What you will do ::
Reproduce all of the data below without alteration; exclude every picture.

Data below ::
☆ ☆ ☆ ☆ ☆
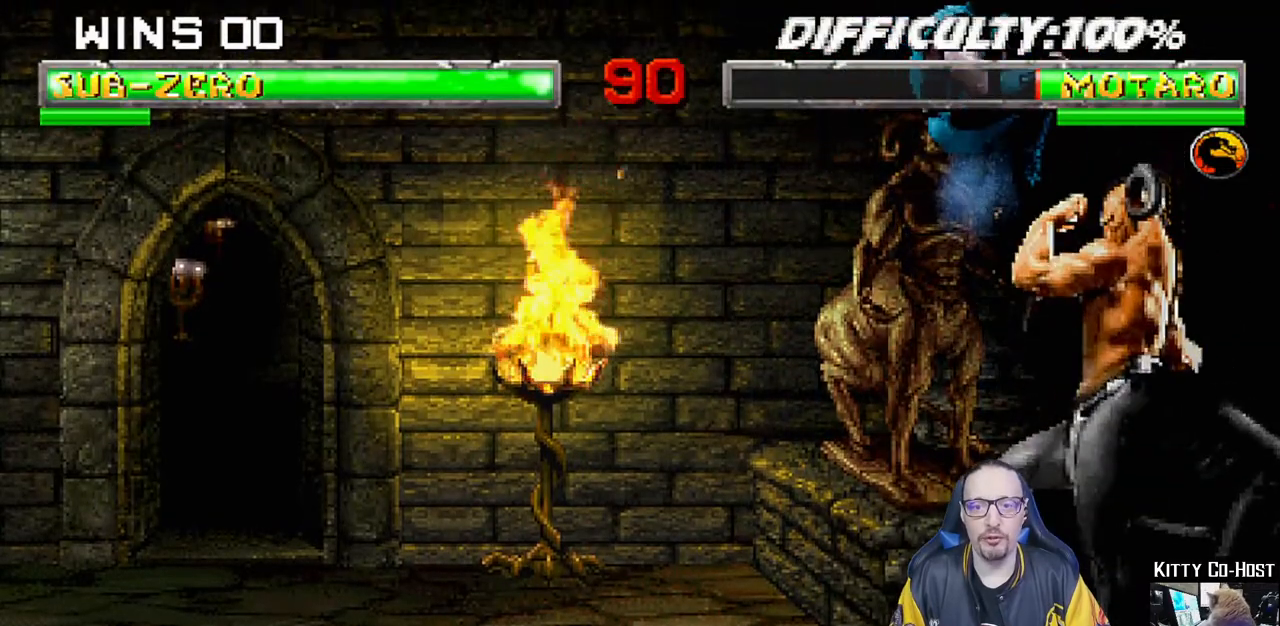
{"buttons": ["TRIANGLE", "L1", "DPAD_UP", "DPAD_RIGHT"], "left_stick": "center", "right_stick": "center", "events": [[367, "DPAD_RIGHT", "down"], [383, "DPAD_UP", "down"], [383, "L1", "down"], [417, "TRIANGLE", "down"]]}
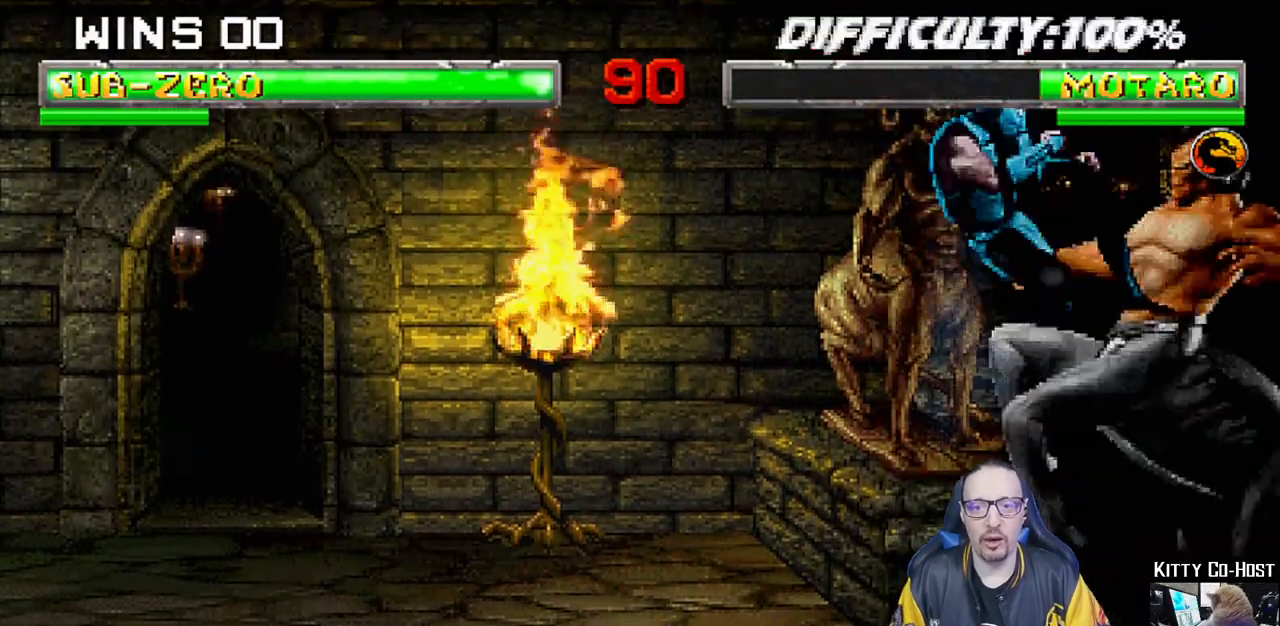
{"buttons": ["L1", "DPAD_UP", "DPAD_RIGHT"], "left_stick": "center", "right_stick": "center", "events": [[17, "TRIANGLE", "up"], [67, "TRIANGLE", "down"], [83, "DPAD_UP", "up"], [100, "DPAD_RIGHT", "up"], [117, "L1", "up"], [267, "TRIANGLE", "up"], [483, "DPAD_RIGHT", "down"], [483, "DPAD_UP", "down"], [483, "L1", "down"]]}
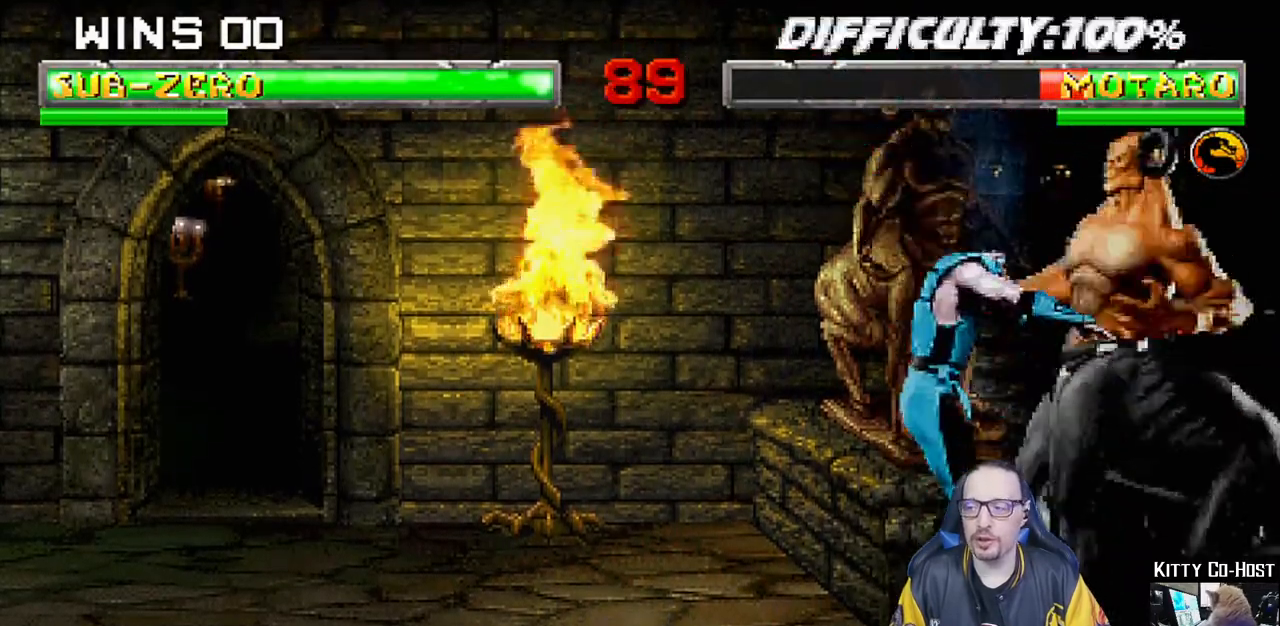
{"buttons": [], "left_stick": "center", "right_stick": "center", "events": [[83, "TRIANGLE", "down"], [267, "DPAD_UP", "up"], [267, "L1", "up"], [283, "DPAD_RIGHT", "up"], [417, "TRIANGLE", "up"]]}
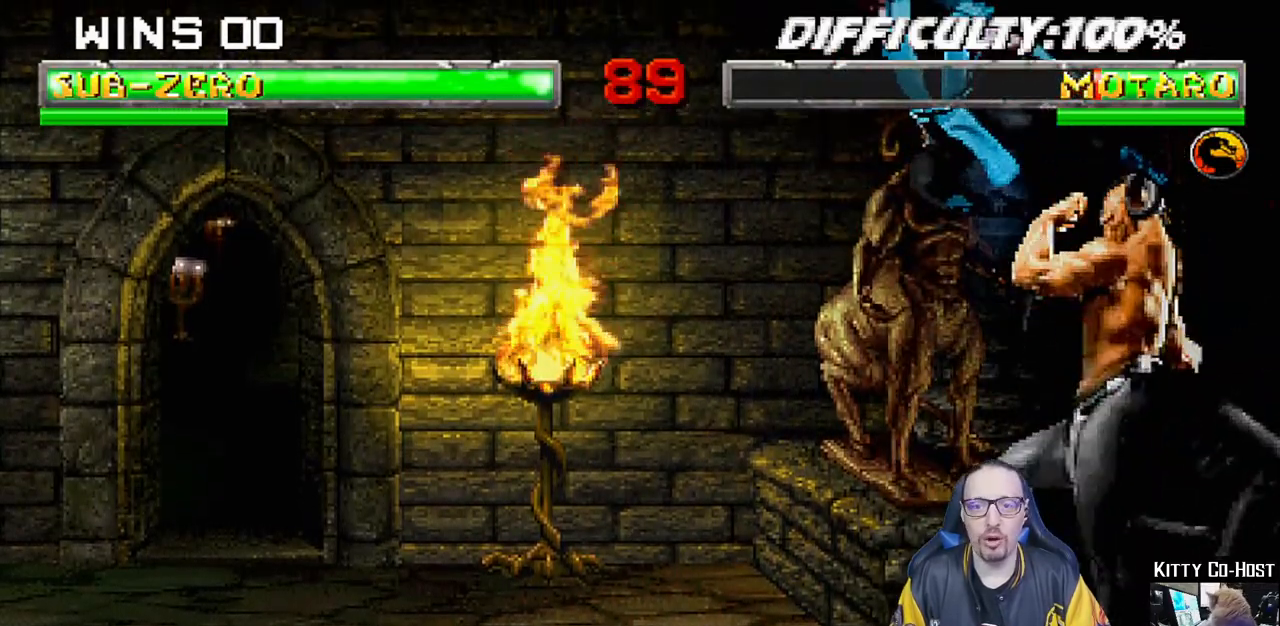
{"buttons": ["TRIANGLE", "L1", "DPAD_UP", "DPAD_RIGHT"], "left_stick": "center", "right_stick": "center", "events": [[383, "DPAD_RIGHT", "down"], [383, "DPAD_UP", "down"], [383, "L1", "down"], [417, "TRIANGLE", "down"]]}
☆ ☆ ☆ ☆ ☆
Solution for this problem ::
{"buttons": ["TRIANGLE", "L1", "DPAD_UP", "DPAD_RIGHT"], "left_stick": "center", "right_stick": "center", "events": [[367, "DPAD_RIGHT", "down"], [383, "DPAD_UP", "down"], [383, "L1", "down"], [417, "TRIANGLE", "down"]]}
{"buttons": ["L1", "DPAD_UP", "DPAD_RIGHT"], "left_stick": "center", "right_stick": "center", "events": [[17, "TRIANGLE", "up"], [67, "TRIANGLE", "down"], [83, "DPAD_UP", "up"], [100, "DPAD_RIGHT", "up"], [117, "L1", "up"], [267, "TRIANGLE", "up"], [483, "DPAD_RIGHT", "down"], [483, "DPAD_UP", "down"], [483, "L1", "down"]]}
{"buttons": [], "left_stick": "center", "right_stick": "center", "events": [[83, "TRIANGLE", "down"], [267, "DPAD_UP", "up"], [267, "L1", "up"], [283, "DPAD_RIGHT", "up"], [417, "TRIANGLE", "up"]]}
{"buttons": ["TRIANGLE", "L1", "DPAD_UP", "DPAD_RIGHT"], "left_stick": "center", "right_stick": "center", "events": [[383, "DPAD_RIGHT", "down"], [383, "DPAD_UP", "down"], [383, "L1", "down"], [417, "TRIANGLE", "down"]]}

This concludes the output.